What to do
Only one portion of the data is to be written out: from the line bearing "Creative Writing Competition" through the line bearing "ADMINISTRATIVE EXPERIENCE". Write it exactly as it appears.
----------
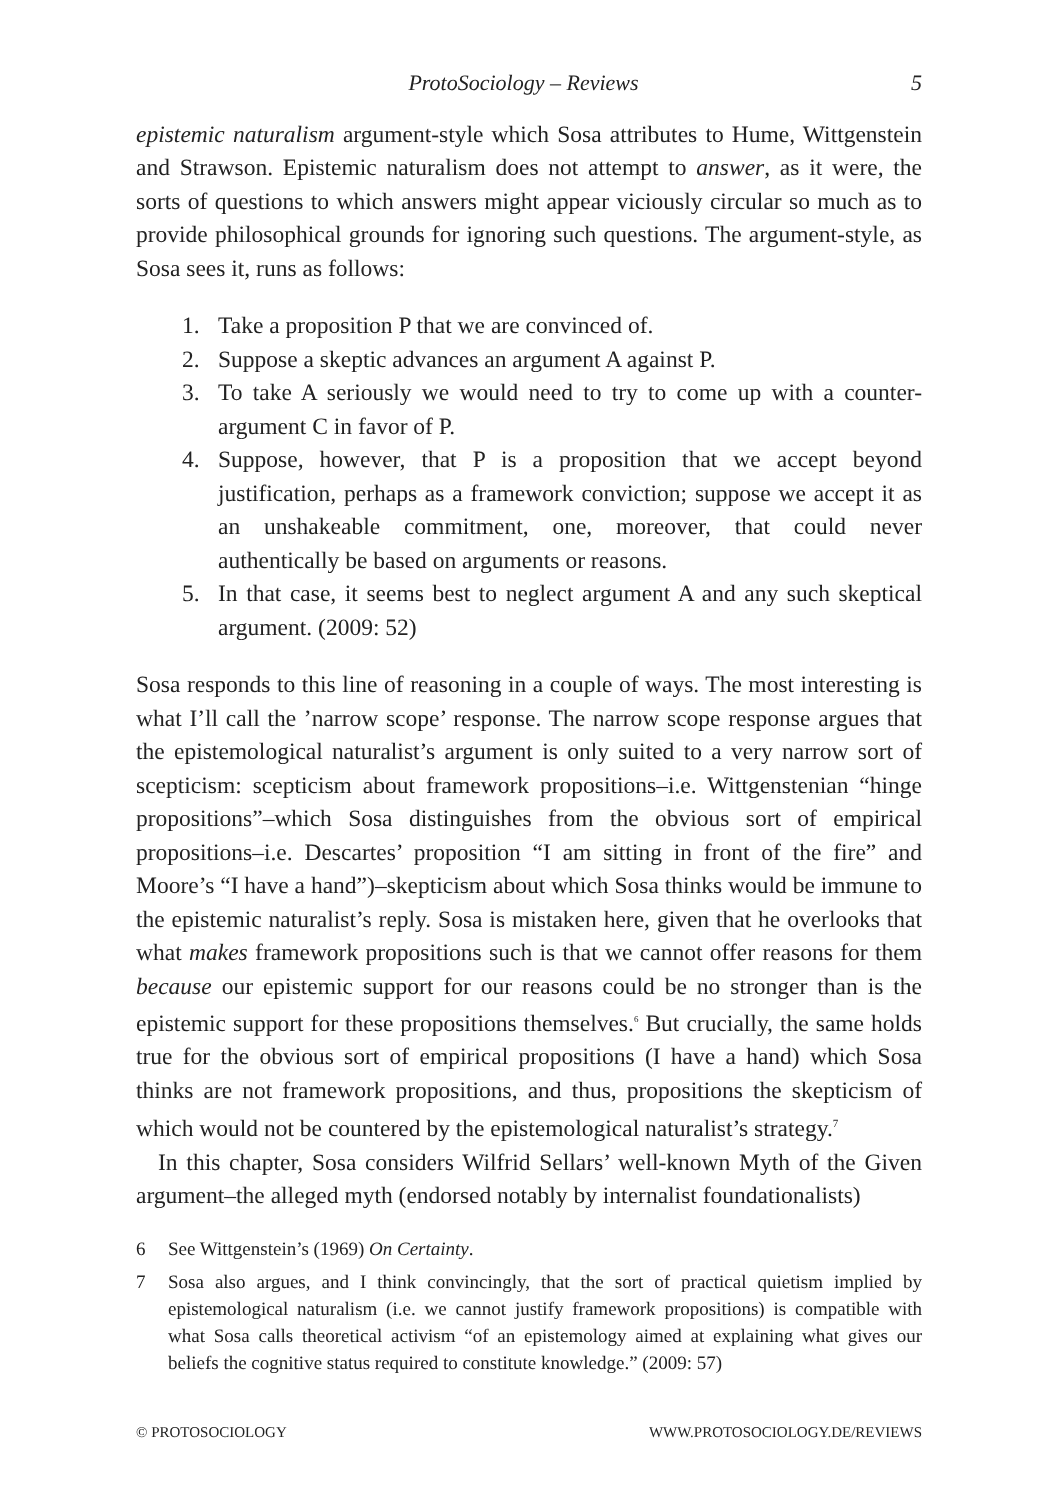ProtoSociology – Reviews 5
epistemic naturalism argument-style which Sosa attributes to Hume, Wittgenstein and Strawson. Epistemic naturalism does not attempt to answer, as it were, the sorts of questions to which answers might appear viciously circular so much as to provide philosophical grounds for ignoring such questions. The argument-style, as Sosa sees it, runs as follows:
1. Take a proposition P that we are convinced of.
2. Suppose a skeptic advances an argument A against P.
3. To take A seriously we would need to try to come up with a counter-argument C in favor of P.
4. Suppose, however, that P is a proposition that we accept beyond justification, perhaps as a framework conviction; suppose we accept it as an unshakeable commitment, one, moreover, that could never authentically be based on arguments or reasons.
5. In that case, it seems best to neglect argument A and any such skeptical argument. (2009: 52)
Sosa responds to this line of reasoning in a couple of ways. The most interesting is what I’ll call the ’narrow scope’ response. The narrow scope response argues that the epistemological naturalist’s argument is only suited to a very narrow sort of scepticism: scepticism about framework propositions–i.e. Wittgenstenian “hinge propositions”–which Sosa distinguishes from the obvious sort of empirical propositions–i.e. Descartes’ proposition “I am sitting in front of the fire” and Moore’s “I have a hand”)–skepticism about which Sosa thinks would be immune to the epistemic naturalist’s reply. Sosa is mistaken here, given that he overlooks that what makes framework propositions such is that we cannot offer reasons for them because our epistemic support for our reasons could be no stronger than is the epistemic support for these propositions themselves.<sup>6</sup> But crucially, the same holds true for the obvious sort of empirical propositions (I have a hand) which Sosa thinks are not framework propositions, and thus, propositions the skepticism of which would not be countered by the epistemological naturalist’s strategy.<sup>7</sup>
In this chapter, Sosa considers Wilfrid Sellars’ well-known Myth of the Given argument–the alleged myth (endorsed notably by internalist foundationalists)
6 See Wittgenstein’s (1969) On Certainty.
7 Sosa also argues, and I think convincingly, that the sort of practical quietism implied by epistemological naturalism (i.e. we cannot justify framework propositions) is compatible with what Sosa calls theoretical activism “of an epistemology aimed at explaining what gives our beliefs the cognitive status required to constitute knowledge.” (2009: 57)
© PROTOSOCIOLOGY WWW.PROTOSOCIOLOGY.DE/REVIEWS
----------
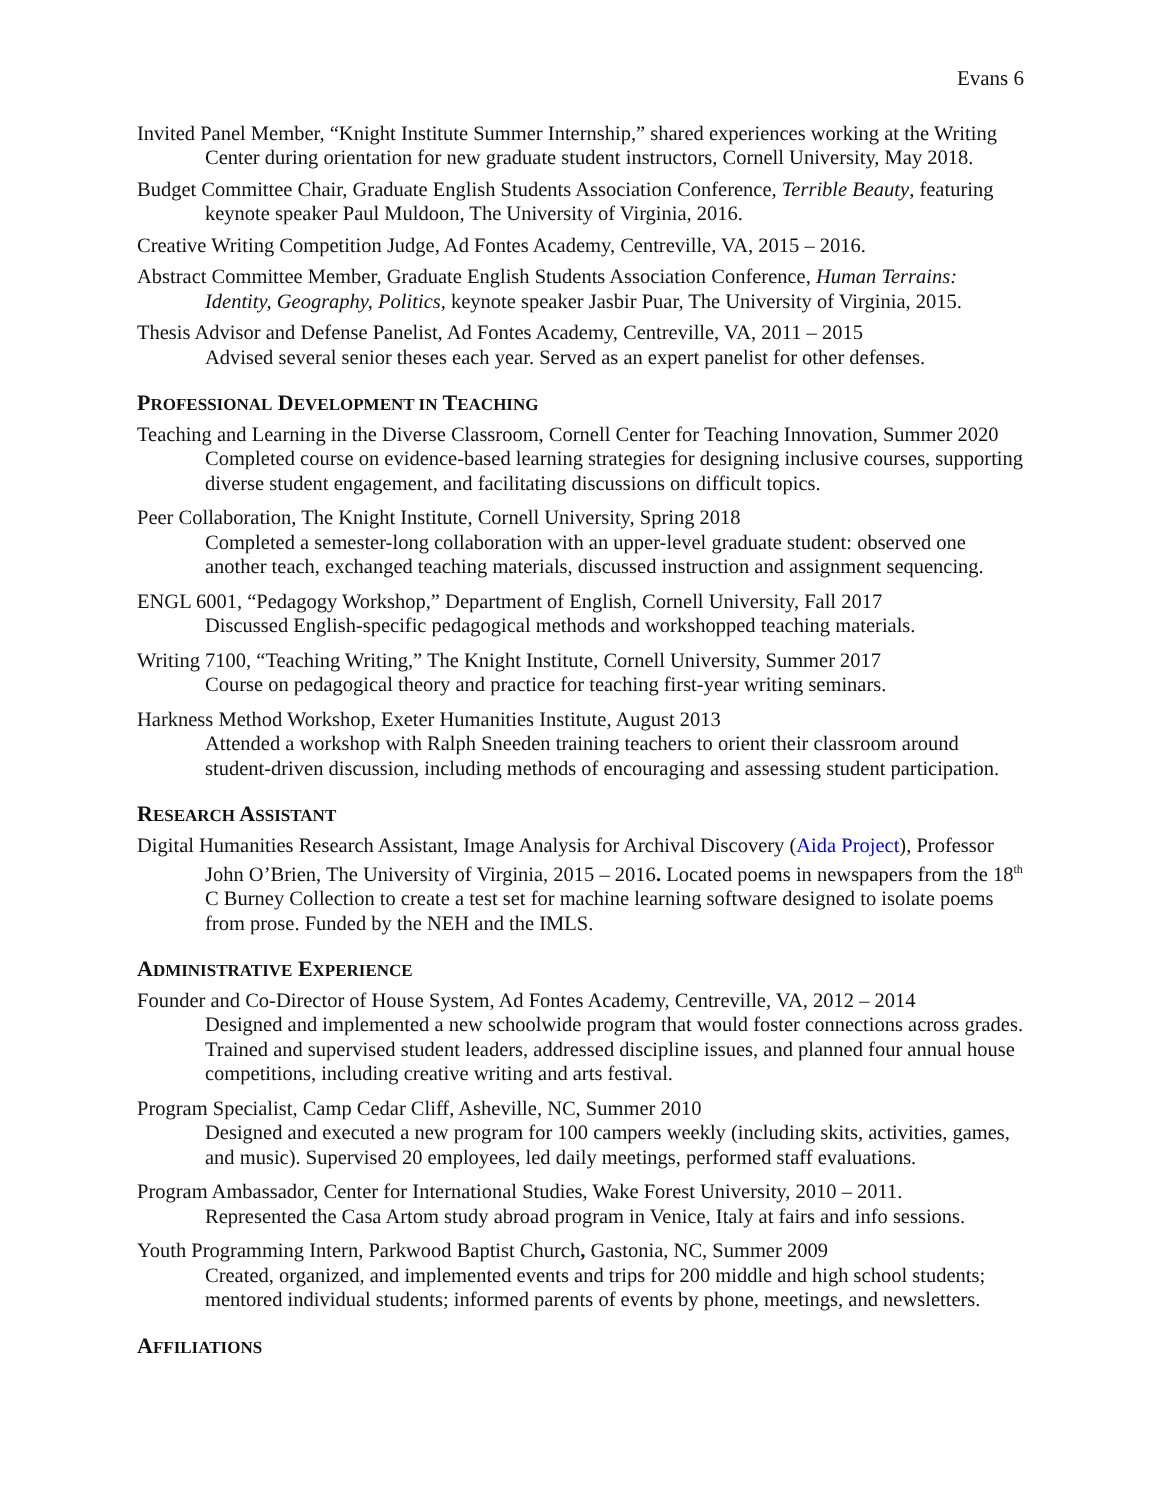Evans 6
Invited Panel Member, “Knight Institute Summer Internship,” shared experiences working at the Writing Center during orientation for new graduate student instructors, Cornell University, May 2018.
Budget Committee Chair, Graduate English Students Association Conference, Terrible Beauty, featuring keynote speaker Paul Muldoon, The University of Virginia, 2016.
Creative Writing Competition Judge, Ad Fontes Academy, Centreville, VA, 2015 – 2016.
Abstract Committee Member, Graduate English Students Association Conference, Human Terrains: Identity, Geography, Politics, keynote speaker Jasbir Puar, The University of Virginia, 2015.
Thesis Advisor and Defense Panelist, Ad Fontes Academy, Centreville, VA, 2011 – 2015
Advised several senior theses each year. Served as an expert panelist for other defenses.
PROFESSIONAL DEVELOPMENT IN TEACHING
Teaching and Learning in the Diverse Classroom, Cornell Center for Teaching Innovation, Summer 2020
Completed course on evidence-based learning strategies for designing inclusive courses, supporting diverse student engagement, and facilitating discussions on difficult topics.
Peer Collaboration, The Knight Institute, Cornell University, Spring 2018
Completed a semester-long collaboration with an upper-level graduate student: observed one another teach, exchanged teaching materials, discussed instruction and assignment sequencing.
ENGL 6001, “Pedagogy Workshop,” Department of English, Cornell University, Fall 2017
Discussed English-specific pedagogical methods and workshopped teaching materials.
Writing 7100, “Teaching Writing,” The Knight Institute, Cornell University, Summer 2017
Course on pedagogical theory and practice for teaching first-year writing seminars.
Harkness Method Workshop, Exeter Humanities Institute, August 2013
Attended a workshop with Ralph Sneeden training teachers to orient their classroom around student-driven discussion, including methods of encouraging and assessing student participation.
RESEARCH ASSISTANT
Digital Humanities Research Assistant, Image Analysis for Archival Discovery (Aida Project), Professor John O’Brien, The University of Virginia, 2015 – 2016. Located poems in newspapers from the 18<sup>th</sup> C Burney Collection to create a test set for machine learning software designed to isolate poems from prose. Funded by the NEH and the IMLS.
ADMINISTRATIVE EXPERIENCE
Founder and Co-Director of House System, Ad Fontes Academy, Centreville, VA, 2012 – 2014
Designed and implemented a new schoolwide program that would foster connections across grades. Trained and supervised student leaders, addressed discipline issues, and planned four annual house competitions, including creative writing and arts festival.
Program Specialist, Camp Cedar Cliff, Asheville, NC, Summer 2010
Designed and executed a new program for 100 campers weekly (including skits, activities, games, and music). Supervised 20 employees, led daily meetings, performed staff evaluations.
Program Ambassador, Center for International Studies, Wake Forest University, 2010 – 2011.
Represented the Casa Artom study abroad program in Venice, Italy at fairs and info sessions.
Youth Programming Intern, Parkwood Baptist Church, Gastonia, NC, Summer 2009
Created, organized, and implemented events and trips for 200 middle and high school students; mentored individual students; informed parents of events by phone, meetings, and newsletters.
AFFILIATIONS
----------
Worked solution
Creative Writing Competition Judge, Ad Fontes Academy, Centreville, VA, 2015 – 2016.
Abstract Committee Member, Graduate English Students Association Conference, Human Terrains: Identity, Geography, Politics, keynote speaker Jasbir Puar, The University of Virginia, 2015.
Thesis Advisor and Defense Panelist, Ad Fontes Academy, Centreville, VA, 2011 – 2015
Advised several senior theses each year. Served as an expert panelist for other defenses.
PROFESSIONAL DEVELOPMENT IN TEACHING
Teaching and Learning in the Diverse Classroom, Cornell Center for Teaching Innovation, Summer 2020
Completed course on evidence-based learning strategies for designing inclusive courses, supporting diverse student engagement, and facilitating discussions on difficult topics.
Peer Collaboration, The Knight Institute, Cornell University, Spring 2018
Completed a semester-long collaboration with an upper-level graduate student: observed one another teach, exchanged teaching materials, discussed instruction and assignment sequencing.
ENGL 6001, “Pedagogy Workshop,” Department of English, Cornell University, Fall 2017
Discussed English-specific pedagogical methods and workshopped teaching materials.
Writing 7100, “Teaching Writing,” The Knight Institute, Cornell University, Summer 2017
Course on pedagogical theory and practice for teaching first-year writing seminars.
Harkness Method Workshop, Exeter Humanities Institute, August 2013
Attended a workshop with Ralph Sneeden training teachers to orient their classroom around student-driven discussion, including methods of encouraging and assessing student participation.
RESEARCH ASSISTANT
Digital Humanities Research Assistant, Image Analysis for Archival Discovery (Aida Project), Professor John O’Brien, The University of Virginia, 2015 – 2016. Located poems in newspapers from the 18<sup>th</sup> C Burney Collection to create a test set for machine learning software designed to isolate poems from prose. Funded by the NEH and the IMLS.
ADMINISTRATIVE EXPERIENCE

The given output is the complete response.